Per concludere la sentenza appare condivisibile e, soprattutto, coerente nelle sue argomentazioni.
Se, come si è visto, l'art. 600 quater 1 cp serve a proteggere i percorsi di crescita del soggetto minorenne, è indubbio che tale norma, per raggiungere questo obiettivo, deve perseguire coloro che producono, diffondono e/o detengono immagini virtuali pedopornografiche che, proprio per la loro alta capacità evocativa di situazioni reali, siano potenzialmente in grado di sedurre o traviare minori.

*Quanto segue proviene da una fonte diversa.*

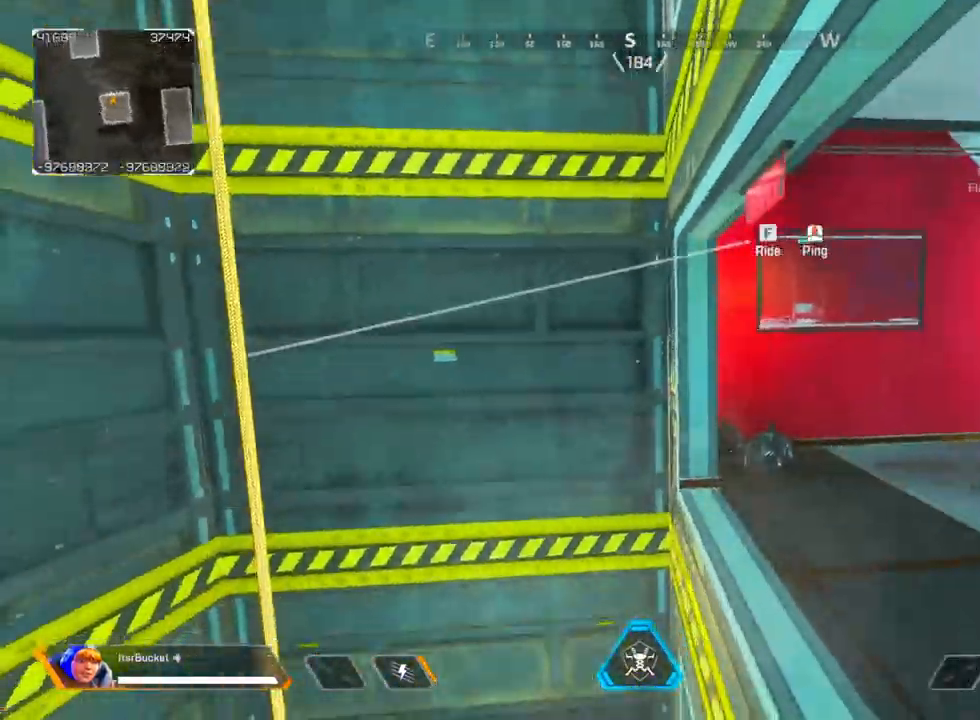
{"keys": ["f", "w"], "mouse": [], "events": [[367, "w", "down"], [417, "a", "up"], [417, "f", "down"]]}
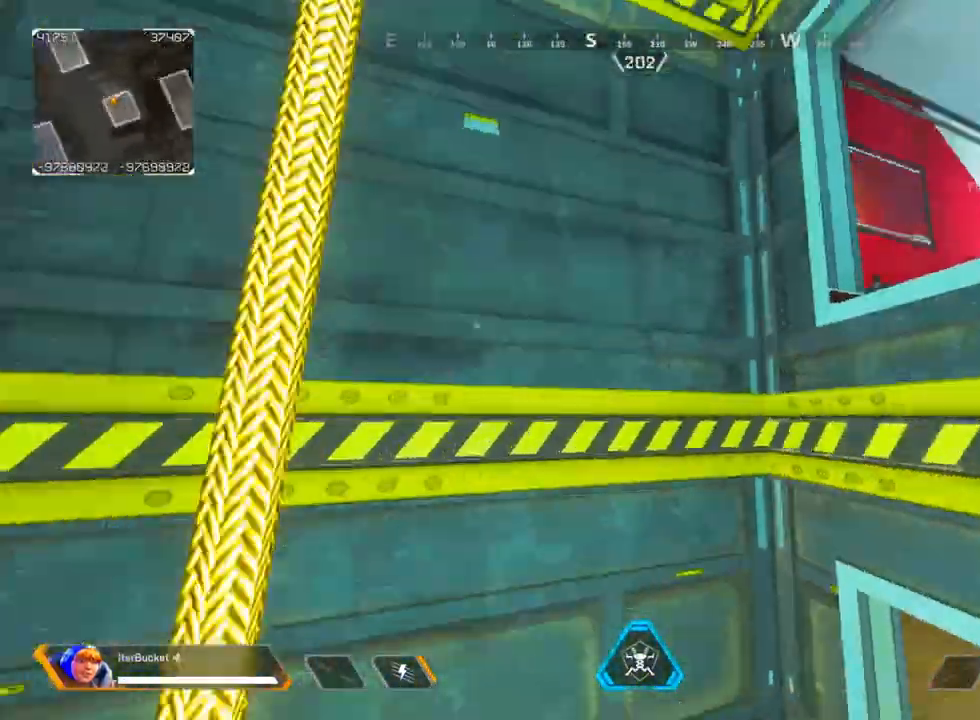
{"keys": [], "mouse": [], "events": [[50, "f", "up"], [200, "w", "up"]]}
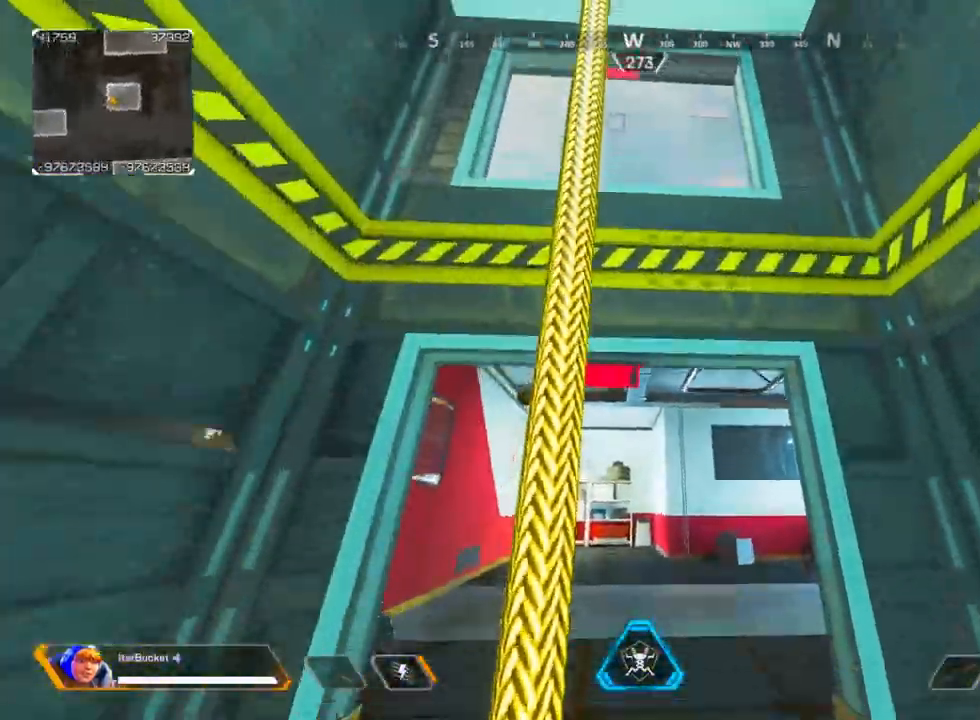
{"keys": ["w"], "mouse": [], "events": [[167, "d", "down"], [250, "d", "up"], [283, "w", "down"]]}
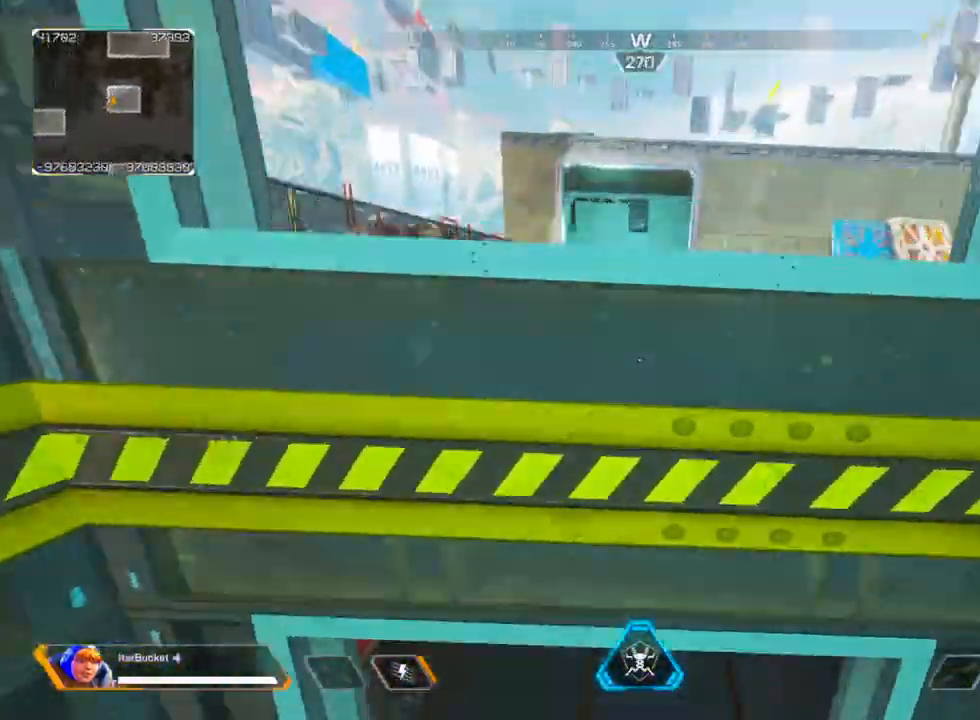
{"keys": [], "mouse": [], "events": [[217, "w", "up"]]}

Il punto però più importante della sentenza è quello in cui la Corte classifica il delitto di pedopornografia virtuale come un reato di pericolo in concreto.
Ciò significa che, per rilevare sul piano penale, l'immagine pedopornografica virtuale, che può essere anche un fumetto o un cartone animato, deve avere una qualità rappresentativa «tale da far apparire come accadute o realizzabili nella realtà e quindi vere, ovvero verosimili, situazioni non reali, ossia frutto di immaginazione di attività sessuali coinvolgenti bambini/e».
Diversamente, se l'immagine pedopornografica virtuale per la sua grossolanità e rozzezza non ha la forza in concreto di rappresentare un minore in carne ed ossa, essa sfuggirà all'applicazione dell'art. 600 quater 1 cp.
[1] Questa ipotesi può verificarsi nel caso in cui l'immagine pedopornografica contenga il volto reale di un bambino aggiunto a un corpo realizzato virtualmente.